(Extracted page text data)
►
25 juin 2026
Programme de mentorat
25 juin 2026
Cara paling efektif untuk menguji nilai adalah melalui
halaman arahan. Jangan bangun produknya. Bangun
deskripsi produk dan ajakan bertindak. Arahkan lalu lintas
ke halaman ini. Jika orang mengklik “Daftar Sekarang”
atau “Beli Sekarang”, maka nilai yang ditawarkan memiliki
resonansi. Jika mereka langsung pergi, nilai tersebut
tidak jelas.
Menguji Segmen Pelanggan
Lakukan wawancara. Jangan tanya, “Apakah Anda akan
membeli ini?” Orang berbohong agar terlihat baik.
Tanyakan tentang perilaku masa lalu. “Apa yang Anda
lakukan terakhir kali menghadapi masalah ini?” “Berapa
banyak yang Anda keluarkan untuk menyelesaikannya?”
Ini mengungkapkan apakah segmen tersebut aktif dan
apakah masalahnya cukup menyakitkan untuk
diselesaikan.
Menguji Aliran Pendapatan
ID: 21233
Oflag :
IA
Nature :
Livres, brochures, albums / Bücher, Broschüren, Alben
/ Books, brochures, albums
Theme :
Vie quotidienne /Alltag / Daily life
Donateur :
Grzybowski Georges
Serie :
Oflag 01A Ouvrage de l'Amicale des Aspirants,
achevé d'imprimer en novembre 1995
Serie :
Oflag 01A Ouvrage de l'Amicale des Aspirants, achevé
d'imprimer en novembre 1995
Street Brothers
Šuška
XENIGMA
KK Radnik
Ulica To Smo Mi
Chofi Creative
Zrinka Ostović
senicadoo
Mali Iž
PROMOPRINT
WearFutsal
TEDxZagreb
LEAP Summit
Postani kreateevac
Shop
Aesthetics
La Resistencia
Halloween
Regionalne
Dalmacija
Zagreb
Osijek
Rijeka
◄
►
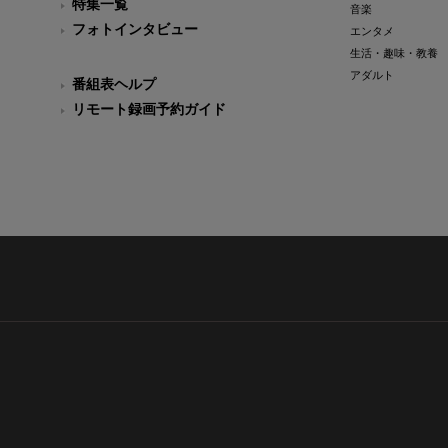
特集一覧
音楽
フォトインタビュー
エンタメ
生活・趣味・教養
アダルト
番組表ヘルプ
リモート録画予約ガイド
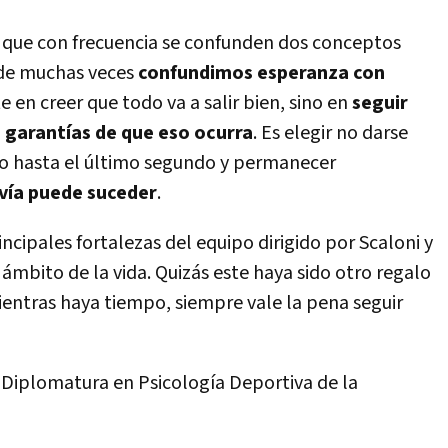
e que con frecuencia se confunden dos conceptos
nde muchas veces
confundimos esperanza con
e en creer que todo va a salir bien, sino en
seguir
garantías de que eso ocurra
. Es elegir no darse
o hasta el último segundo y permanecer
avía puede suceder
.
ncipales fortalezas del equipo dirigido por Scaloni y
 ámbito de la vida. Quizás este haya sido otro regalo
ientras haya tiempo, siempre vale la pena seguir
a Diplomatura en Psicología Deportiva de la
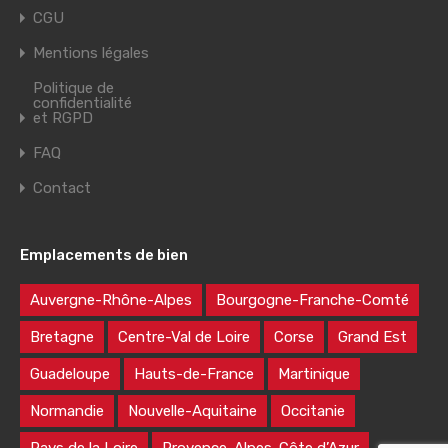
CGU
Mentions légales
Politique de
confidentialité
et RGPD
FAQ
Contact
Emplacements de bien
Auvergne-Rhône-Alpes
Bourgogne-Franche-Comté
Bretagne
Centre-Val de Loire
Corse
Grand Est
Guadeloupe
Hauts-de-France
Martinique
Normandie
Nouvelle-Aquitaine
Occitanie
◄
Written task: Identify every line in the listing above that contains the word "Jangan", and copy each one out. Case counts.

The completed task:
halaman arahan. Jangan bangun produknya. Bangun
Lakukan wawancara. Jangan tanya, “Apakah Anda akan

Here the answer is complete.